Thanks for your input. I actually took a logic class in College. I agree, what I seem to be describing would most likely fall under that "Fallacy of False Cause" (Post Hoc).

Indeed this is not my greatest hub (I will be the first to admit that its rather... unfocused and ineffective), however the point is to show slight satire as well as to get traffic to my profile.

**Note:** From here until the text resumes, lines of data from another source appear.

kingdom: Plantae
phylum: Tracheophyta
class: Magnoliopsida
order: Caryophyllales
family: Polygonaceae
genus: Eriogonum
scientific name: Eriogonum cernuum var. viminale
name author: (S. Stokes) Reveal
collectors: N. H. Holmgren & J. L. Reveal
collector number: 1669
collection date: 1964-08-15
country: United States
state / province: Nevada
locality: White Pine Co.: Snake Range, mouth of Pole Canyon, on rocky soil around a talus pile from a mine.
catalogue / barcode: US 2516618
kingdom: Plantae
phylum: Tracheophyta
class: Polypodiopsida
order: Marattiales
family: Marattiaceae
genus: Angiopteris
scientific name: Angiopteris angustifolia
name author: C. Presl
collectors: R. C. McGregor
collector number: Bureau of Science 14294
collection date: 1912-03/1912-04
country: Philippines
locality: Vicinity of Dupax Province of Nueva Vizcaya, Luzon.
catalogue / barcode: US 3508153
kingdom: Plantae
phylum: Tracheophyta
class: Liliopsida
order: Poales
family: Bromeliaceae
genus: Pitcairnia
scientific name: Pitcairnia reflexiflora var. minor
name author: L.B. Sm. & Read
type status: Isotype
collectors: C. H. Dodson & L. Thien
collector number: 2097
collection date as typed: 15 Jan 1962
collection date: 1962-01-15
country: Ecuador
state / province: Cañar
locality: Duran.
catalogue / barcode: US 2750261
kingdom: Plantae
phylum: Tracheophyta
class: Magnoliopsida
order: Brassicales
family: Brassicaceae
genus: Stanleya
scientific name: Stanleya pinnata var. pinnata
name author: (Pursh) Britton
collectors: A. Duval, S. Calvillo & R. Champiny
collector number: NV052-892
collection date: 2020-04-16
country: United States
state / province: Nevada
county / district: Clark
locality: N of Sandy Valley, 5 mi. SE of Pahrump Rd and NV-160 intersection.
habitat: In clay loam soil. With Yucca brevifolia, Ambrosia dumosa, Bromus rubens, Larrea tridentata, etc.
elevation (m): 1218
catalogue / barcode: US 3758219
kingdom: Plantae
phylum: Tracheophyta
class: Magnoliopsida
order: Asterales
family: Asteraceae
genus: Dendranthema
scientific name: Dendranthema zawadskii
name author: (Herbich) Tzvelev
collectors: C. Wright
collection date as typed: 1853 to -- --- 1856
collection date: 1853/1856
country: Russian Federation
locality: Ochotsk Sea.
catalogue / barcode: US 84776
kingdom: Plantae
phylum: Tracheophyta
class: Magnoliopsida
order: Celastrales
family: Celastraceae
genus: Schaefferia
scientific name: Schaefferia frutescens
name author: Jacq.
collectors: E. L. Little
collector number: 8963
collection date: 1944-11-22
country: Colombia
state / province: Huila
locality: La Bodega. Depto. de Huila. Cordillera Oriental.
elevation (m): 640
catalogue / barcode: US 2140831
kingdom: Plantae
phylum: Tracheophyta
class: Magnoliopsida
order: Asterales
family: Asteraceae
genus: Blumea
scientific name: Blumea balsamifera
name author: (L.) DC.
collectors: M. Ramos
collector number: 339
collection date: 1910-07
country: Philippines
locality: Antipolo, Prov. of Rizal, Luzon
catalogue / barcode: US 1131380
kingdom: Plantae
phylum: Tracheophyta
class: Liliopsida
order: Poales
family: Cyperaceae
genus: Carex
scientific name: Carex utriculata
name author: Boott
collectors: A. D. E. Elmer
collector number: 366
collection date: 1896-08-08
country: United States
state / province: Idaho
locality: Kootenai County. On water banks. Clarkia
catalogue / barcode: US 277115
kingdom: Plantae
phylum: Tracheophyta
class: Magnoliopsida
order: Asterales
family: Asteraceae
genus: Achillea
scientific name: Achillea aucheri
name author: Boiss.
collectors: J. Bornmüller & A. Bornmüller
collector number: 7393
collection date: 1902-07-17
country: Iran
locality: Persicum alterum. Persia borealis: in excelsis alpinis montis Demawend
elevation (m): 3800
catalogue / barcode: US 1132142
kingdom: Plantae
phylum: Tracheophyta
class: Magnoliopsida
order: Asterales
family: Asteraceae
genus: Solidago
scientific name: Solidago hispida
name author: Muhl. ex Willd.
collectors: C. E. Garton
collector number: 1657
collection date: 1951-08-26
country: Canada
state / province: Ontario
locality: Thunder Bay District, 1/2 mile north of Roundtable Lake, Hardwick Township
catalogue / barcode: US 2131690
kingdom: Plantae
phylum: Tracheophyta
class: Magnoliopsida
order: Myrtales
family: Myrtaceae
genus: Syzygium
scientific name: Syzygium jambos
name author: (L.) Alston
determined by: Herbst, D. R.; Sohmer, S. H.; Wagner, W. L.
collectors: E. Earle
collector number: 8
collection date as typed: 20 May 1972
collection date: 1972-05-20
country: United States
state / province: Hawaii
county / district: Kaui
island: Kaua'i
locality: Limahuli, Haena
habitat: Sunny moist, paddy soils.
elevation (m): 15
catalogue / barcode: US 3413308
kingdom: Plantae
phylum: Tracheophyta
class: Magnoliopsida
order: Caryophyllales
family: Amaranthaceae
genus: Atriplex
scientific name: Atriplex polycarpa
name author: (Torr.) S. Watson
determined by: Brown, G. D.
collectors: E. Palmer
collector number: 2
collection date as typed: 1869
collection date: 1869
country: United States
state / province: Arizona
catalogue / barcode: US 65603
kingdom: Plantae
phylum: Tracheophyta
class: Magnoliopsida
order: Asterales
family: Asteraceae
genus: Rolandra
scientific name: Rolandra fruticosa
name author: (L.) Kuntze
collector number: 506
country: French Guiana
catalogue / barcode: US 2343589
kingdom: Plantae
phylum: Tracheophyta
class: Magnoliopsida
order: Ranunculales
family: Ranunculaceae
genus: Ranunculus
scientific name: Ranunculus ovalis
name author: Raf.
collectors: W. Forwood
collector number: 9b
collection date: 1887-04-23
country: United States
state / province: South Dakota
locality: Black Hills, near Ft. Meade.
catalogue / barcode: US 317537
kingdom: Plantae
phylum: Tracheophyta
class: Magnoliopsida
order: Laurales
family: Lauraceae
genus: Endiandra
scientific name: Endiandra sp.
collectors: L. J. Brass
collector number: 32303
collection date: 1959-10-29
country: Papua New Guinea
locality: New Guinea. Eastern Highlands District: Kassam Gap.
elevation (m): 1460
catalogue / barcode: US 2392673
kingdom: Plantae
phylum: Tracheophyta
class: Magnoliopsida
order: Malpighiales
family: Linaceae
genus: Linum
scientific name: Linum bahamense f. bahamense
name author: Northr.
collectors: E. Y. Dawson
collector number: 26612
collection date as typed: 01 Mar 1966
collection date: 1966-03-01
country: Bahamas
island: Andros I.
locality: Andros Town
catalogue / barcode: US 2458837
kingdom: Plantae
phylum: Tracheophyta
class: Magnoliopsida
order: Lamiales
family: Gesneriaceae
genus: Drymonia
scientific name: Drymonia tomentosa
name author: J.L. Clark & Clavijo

I will however check out that book, as I could use a bit of brushing up on my logic.



Druid Dude profile image

Druid Dude 5 years ago from West Coast

Applause!!! Author! Author! I like you!

rdlang05 profile image

rdlang05 5 years ago from Minnesota Author

Applause!! Reader Reader, it's mutual!

kwade tweeling profile image

kwade tweeling 5 years ago from USA

WHAT A COINCIDENCE! I was just thinking about coincidences. Or perhaps it was meant to beer.

rdlang05 profile image

rdlang05 5 years ago from Minnesota Author

Haha, Hilarious Comment Kwade!

xstatic profile image

xstatic 4 years ago from Eugene, Oregon

Always an interesting subject. I tend to think, for a variety of (unrelated) reasons that everything is random. UP!

rdlang05 profile image

rdlang05 4 years ago from Minnesota Author

Thanks for the read and the vote! Thinking everything is random could definitely make for a more fun perspective on life in some ways.

Phil 3 years ago

The subject is "interesting" only when a profound ignorance of science and education, and a high degree of religion and superstition is demonstrated. An old story. Religion and superstition and coincidence are synonymous with 'not having an explanation as to why things happen the way that they happen'. Religious people are self serving, dangerous, and opportunistic. Not only do they lie to their children on a daily basis, but they lie to themselves as well. (OK... you can make a case they are "unaware" that they are lying, and so cannot be "blamed" for their ignorance. Yet all I am obligated to do here is to point to Islamic terrorists hell bent on murdering innocent people. If you believe that innocent people should be murdered daily, without the perpetrators being punished, then there is no conversation). In other words, how in the world can you trust someone who lies to themselves?! Moreover, the reason why they lie to themselves is because they otherwise have NO EXPLINATION about how the universe works. Not being able to explain things makes them uncomfortable. So what do they do? They make stuff up! They simply make it up as they go along. To say that coincidence exists would for them reveal the true lack of foundation upon which their system of lies exists. Religion and superstition and science and reason, is the same as the difference between a priori and a posteriori knowledge. The former says take my word for it or I'll kill you. The ladder holds court and says ye are the plaintiff where is thy proof? Yet since the dawn of recorded history NO PROOF has ever been demonstrated... except for a lot of torture, bloodletting, wars, bombs, and murder. And THAT my friends is no coincidence!!